(Saved entries)

----------------------------------------

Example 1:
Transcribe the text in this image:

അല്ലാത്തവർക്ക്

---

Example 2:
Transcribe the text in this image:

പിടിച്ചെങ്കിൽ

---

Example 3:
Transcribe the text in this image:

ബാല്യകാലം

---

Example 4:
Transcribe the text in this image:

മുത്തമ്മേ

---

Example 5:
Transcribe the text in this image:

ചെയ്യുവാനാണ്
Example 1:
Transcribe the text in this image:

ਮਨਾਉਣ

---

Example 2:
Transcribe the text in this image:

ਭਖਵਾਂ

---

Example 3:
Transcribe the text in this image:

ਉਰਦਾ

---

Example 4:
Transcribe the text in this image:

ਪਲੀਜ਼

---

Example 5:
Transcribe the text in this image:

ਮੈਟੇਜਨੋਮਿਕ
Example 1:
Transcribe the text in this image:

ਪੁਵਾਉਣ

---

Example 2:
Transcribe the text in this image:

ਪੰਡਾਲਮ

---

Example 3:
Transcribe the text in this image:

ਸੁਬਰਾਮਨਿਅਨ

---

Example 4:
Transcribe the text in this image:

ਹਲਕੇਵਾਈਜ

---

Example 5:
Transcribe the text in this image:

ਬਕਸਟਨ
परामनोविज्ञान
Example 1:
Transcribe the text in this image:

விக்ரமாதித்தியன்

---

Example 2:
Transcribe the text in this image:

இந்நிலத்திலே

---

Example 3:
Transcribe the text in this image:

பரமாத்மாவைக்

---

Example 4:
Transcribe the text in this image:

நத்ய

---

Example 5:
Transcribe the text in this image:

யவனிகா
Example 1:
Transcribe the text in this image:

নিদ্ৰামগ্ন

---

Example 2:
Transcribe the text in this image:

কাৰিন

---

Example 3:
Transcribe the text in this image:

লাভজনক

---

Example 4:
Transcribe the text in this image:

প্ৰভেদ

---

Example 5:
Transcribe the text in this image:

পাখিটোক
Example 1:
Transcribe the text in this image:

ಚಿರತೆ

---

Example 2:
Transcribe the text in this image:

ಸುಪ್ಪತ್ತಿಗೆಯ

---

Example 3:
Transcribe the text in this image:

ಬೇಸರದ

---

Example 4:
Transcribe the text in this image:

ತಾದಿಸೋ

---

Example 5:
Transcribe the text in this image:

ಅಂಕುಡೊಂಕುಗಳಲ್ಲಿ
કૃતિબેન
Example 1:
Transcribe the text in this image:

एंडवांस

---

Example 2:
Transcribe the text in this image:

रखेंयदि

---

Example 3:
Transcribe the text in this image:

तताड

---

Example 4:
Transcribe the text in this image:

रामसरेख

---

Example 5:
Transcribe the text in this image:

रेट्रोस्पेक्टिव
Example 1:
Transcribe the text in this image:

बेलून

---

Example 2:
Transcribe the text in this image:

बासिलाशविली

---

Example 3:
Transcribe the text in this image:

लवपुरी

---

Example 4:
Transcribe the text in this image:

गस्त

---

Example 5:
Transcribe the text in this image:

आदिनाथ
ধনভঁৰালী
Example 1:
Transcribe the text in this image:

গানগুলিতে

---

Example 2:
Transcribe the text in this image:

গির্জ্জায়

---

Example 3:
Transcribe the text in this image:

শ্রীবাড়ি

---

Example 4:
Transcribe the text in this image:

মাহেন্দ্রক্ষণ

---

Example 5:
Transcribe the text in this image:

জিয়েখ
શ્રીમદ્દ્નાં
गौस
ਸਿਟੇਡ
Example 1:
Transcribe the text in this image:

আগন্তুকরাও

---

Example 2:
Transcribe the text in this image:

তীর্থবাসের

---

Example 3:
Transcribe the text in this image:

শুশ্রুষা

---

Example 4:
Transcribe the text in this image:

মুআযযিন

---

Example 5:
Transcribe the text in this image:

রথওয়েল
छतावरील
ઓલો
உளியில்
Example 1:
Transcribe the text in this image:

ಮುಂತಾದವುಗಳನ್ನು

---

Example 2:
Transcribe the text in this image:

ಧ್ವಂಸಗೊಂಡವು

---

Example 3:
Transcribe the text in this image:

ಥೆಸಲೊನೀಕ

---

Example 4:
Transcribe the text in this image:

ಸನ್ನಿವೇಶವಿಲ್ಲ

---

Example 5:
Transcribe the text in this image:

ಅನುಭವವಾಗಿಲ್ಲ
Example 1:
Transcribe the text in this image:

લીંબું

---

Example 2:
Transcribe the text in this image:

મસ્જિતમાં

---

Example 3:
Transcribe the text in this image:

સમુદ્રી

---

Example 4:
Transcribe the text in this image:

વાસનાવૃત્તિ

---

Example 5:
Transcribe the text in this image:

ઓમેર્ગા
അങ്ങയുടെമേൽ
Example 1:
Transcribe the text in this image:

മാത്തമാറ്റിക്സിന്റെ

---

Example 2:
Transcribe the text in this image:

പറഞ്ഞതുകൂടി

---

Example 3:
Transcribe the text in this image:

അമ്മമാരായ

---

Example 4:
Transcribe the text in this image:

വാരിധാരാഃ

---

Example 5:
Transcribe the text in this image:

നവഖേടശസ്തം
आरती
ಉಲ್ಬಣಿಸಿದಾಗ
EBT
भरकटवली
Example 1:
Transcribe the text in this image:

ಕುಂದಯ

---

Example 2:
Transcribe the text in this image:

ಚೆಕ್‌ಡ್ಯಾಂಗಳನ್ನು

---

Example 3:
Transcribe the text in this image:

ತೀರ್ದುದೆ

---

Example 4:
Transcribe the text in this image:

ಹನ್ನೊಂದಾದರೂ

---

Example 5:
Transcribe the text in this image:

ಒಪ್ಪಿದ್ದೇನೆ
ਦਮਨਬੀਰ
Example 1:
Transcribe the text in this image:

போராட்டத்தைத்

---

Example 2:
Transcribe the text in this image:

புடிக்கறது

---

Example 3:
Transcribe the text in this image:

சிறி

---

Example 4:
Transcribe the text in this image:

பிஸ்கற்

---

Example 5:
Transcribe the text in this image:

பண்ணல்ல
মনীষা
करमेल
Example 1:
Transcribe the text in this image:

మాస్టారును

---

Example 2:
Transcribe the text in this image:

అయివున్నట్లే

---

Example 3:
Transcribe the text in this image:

----------------------------------------

[Your objective]
Retype each entry exactly.

[Expected answer]
Example 1:
Transcribe the text in this image:

അല്ലാത്തവർക്ക്

---

Example 2:
Transcribe the text in this image:

പിടിച്ചെങ്കിൽ

---

Example 3:
Transcribe the text in this image:

ബാല്യകാലം

---

Example 4:
Transcribe the text in this image:

മുത്തമ്മേ

---

Example 5:
Transcribe the text in this image:

ചെയ്യുവാനാണ്
Example 1:
Transcribe the text in this image:

ਮਨਾਉਣ

---

Example 2:
Transcribe the text in this image:

ਭਖਵਾਂ

---

Example 3:
Transcribe the text in this image:

ਉਰਦਾ

---

Example 4:
Transcribe the text in this image:

ਪਲੀਜ਼

---

Example 5:
Transcribe the text in this image:

ਮੈਟੇਜਨੋਮਿਕ
Example 1:
Transcribe the text in this image:

ਪੁਵਾਉਣ

---

Example 2:
Transcribe the text in this image:

ਪੰਡਾਲਮ

---

Example 3:
Transcribe the text in this image:

ਸੁਬਰਾਮਨਿਅਨ

---

Example 4:
Transcribe the text in this image:

ਹਲਕੇਵਾਈਜ

---

Example 5:
Transcribe the text in this image:

ਬਕਸਟਨ
परामनोविज्ञान
Example 1:
Transcribe the text in this image:

விக்ரமாதித்தியன்

---

Example 2:
Transcribe the text in this image:

இந்நிலத்திலே

---

Example 3:
Transcribe the text in this image:

பரமாத்மாவைக்

---

Example 4:
Transcribe the text in this image:

நத்ய

---

Example 5:
Transcribe the text in this image:

யவனிகா
Example 1:
Transcribe the text in this image:

নিদ্ৰামগ্ন

---

Example 2:
Transcribe the text in this image:

কাৰিন

---

Example 3:
Transcribe the text in this image:

লাভজনক

---

Example 4:
Transcribe the text in this image:

প্ৰভেদ

---

Example 5:
Transcribe the text in this image:

পাখিটোক
Example 1:
Transcribe the text in this image:

ಚಿರತೆ

---

Example 2:
Transcribe the text in this image:

ಸುಪ್ಪತ್ತಿಗೆಯ

---

Example 3:
Transcribe the text in this image:

ಬೇಸರದ

---

Example 4:
Transcribe the text in this image:

ತಾದಿಸೋ

---

Example 5:
Transcribe the text in this image:

ಅಂಕುಡೊಂಕುಗಳಲ್ಲಿ
કૃતિબેન
Example 1:
Transcribe the text in this image:

एंडवांस

---

Example 2:
Transcribe the text in this image:

रखेंयदि

---

Example 3:
Transcribe the text in this image:

तताड

---

Example 4:
Transcribe the text in this image:

रामसरेख

---

Example 5:
Transcribe the text in this image:

रेट्रोस्पेक्टिव
Example 1:
Transcribe the text in this image:

बेलून

---

Example 2:
Transcribe the text in this image:

बासिलाशविली

---

Example 3:
Transcribe the text in this image:

लवपुरी

---

Example 4:
Transcribe the text in this image:

गस्त

---

Example 5:
Transcribe the text in this image:

आदिनाथ
ধনভঁৰালী
Example 1:
Transcribe the text in this image:

গানগুলিতে

---

Example 2:
Transcribe the text in this image:

গির্জ্জায়

---

Example 3:
Transcribe the text in this image:

শ্রীবাড়ি

---

Example 4:
Transcribe the text in this image:

মাহেন্দ্রক্ষণ

---

Example 5:
Transcribe the text in this image:

জিয়েখ
શ્રીમદ્દ્નાં
गौस
ਸਿਟੇਡ
Example 1:
Transcribe the text in this image:

আগন্তুকরাও

---

Example 2:
Transcribe the text in this image:

তীর্থবাসের

---

Example 3:
Transcribe the text in this image:

শুশ্রুষা

---

Example 4:
Transcribe the text in this image:

মুআযযিন

---

Example 5:
Transcribe the text in this image:

রথওয়েল
छतावरील
ઓલો
உளியில்
Example 1:
Transcribe the text in this image:

ಮುಂತಾದವುಗಳನ್ನು

---

Example 2:
Transcribe the text in this image:

ಧ್ವಂಸಗೊಂಡವು

---

Example 3:
Transcribe the text in this image:

ಥೆಸಲೊನೀಕ

---

Example 4:
Transcribe the text in this image:

ಸನ್ನಿವೇಶವಿಲ್ಲ

---

Example 5:
Transcribe the text in this image:

ಅನುಭವವಾಗಿಲ್ಲ
Example 1:
Transcribe the text in this image:

લીંબું

---

Example 2:
Transcribe the text in this image:

મસ્જિતમાં

---

Example 3:
Transcribe the text in this image:

સમુદ્રી

---

Example 4:
Transcribe the text in this image:

વાસનાવૃત્તિ

---

Example 5:
Transcribe the text in this image:

ઓમેર્ગા
അങ്ങയുടെമേൽ
Example 1:
Transcribe the text in this image:

മാത്തമാറ്റിക്സിന്റെ

---

Example 2:
Transcribe the text in this image:

പറഞ്ഞതുകൂടി

---

Example 3:
Transcribe the text in this image:

അമ്മമാരായ

---

Example 4:
Transcribe the text in this image:

വാരിധാരാഃ

---

Example 5:
Transcribe the text in this image:

നവഖേടശസ്തം
आरती
ಉಲ್ಬಣಿಸಿದಾಗ
EBT
भरकटवली
Example 1:
Transcribe the text in this image:

ಕುಂದಯ

---

Example 2:
Transcribe the text in this image:

ಚೆಕ್‌ಡ್ಯಾಂಗಳನ್ನು

---

Example 3:
Transcribe the text in this image:

ತೀರ್ದುದೆ

---

Example 4:
Transcribe the text in this image:

ಹನ್ನೊಂದಾದರೂ

---

Example 5:
Transcribe the text in this image:

ಒಪ್ಪಿದ್ದೇನೆ
ਦਮਨਬੀਰ
Example 1:
Transcribe the text in this image:

போராட்டத்தைத்

---

Example 2:
Transcribe the text in this image:

புடிக்கறது

---

Example 3:
Transcribe the text in this image:

சிறி

---

Example 4:
Transcribe the text in this image:

பிஸ்கற்

---

Example 5:
Transcribe the text in this image:

பண்ணல்ல
মনীষা
करमेल
Example 1:
Transcribe the text in this image:

మాస్టారును

---

Example 2:
Transcribe the text in this image:

అయివున్నట్లే

---

Example 3:
Transcribe the text in this image:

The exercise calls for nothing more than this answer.